Für viele ist der Abschluss eines Vertrages für eine private Krankenkasse ein lang gehegter Wunsch. Es winken günstigere Beiträge und bessere Leistungen. Es lohnt sich Privatpatient zu sein, ist aber gar nicht so einfach, überhaupt als Mitglied bei einer privaten Gesellschaft aufgenommen zu werden. Der Gesetzgeber hat mit der Gesundheitsreform 2007 den Zugang in die private Krankenkasse weiter erschwert.

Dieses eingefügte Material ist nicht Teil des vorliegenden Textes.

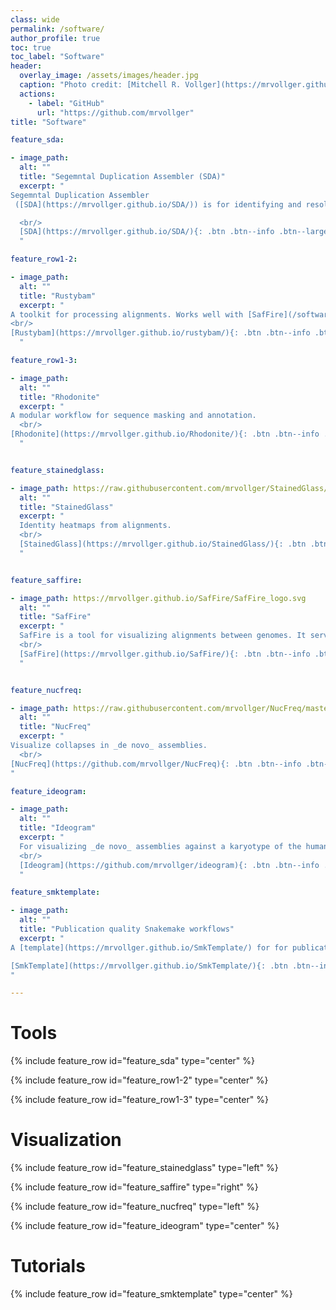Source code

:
 ```yaml
---
class: wide
permalink: /software/
author_profile: true
toc: true
toc_label: "Software"
header:
  overlay_image: /assets/images/header.jpg
  caption: "Photo credit: [Mitchell R. Vollger](https://mrvollger.github.io/)"
  actions:
    - label: "GitHub"
      url: "https://github.com/mrvollger"
title: "Software"

feature_sda:

- image_path: 
  alt: ""
  title: "Segemntal Duplication Assembler (SDA)"
  excerpt: "
Segemntal Duplication Assembler
 ([SDA](https://mrvollger.github.io/SDA/)) is for identifying and resolving collapsed SDs.

  <br/>
  [SDA](https://mrvollger.github.io/SDA/){: .btn .btn--info .btn--large} 
  "

feature_row1-2:

- image_path: 
  alt: ""
  title: "Rustybam"
  excerpt: "
A toolkit for processing alignments. Works well with [SafFire](/software/#visualization).
<br/>
[Rustybam](https://mrvollger.github.io/rustybam/){: .btn .btn--info .btn--large} 
  "

feature_row1-3:

- image_path: 
  alt: ""
  title: "Rhodonite"
  excerpt: "
A modular workflow for sequence masking and annotation.
  <br/>
[Rhodonite](https://mrvollger.github.io/Rhodonite/){: .btn .btn--info .btn--large} 
  "


feature_stainedglass:

- image_path: https://raw.githubusercontent.com/mrvollger/StainedGlass/main/images/chr8.png
  alt: ""
  title: "StainedGlass"
  excerpt: "
  Identity heatmaps from alignments.
  <br/>
  [StainedGlass](https://mrvollger.github.io/StainedGlass/){: .btn .btn--info .btn--large} 
  "


feature_saffire:

- image_path: https://mrvollger.github.io/SafFire/SafFire_logo.svg
  alt: ""
  title: "SafFire"
  excerpt: "
  SafFire is a tool for visualizing alignments between genomes. It serves as a interactive replacement for miropeats. 
  <br/>
  [SafFire](https://mrvollger.github.io/SafFire/){: .btn .btn--info .btn--large} 
  "


feature_nucfreq:

- image_path: https://raw.githubusercontent.com/mrvollger/NucFreq/master/imgs/image.png
  alt: ""
  title: "NucFreq"
  excerpt: "
Visualize collapses in _de novo_ assemblies.
  <br/>
[NucFreq](https://github.com/mrvollger/NucFreq){: .btn .btn--info .btn--large} 
"

feature_ideogram:

- image_path: 
  alt: ""
  title: "Ideogram"
  excerpt: "
  For visualizing _de novo_ assemblies against a karyotype of the human reference.
  <br/>
  [Ideogram](https://github.com/mrvollger/ideogram){: .btn .btn--info .btn--large} 
  "

feature_smktemplate:

- image_path: 
  alt: ""
  title: "Publication quality Snakemake workflows"
  excerpt: "
A [template](https://mrvollger.github.io/SmkTemplate/) for for publication quality snakemake workflows ([slides](https://mrvollger.github.io/SmkTemplate/slides)).

[SmkTemplate](https://mrvollger.github.io/SmkTemplate/){: .btn .btn--info .btn--large} 
"

---
```


# Tools

{% include feature_row id="feature_sda" type="center" %}

{% include feature_row id="feature_row1-2" type="center" %}

{% include feature_row id="feature_row1-3" type="center" %}

# Visualization

{% include feature_row id="feature_stainedglass" type="left" %}

{% include feature_row id="feature_saffire" type="right" %}

{% include feature_row id="feature_nucfreq" type="left" %}

{% include feature_row id="feature_ideogram" type="center" %}

# Tutorials

{% include feature_row id="feature_smktemplate" type="center" %}

<br/>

Seit dem muss der Mindestverdienst für Arbeitnehmer mindestens für drei Jahre in Folge überschritten werden. Wer die Beschäftigungsform wechselt, etwa von freiberuflich zu einer sozial versicherungspflichtigen Tätigkeit, landet zunächst wieder in der gesetzlichen Pflichtversicherung, auch wenn sich an den sonstigen finanziellen Verhältnissen nichts geändert hat. Bei einer Jahresarbeitseinkunftsgrenze von 48.150 Euro muss ein Arbeitnehmer mehr als 4.000 Euro monatlich erwirtschaften um ein Einkommen vorweisen zu können, was hoch genug ist, um in die private Krankenkasse wechseln zu können. Eine Hürde, die nicht so einfach zu überspringen ist.

Anders als für Angestellte ist es nach wie vor möglich, das sich Freiberufler, Studenten und Beamte sofort in der privaten Krankenkasse versichern können. Aber auch hier ist das ein Schritt, der gut überlegt werden will. Gründliche Information zum Thema private Krankenkasse ist wichtig, am Besten von einem unabhängigen Versicherungsexperten.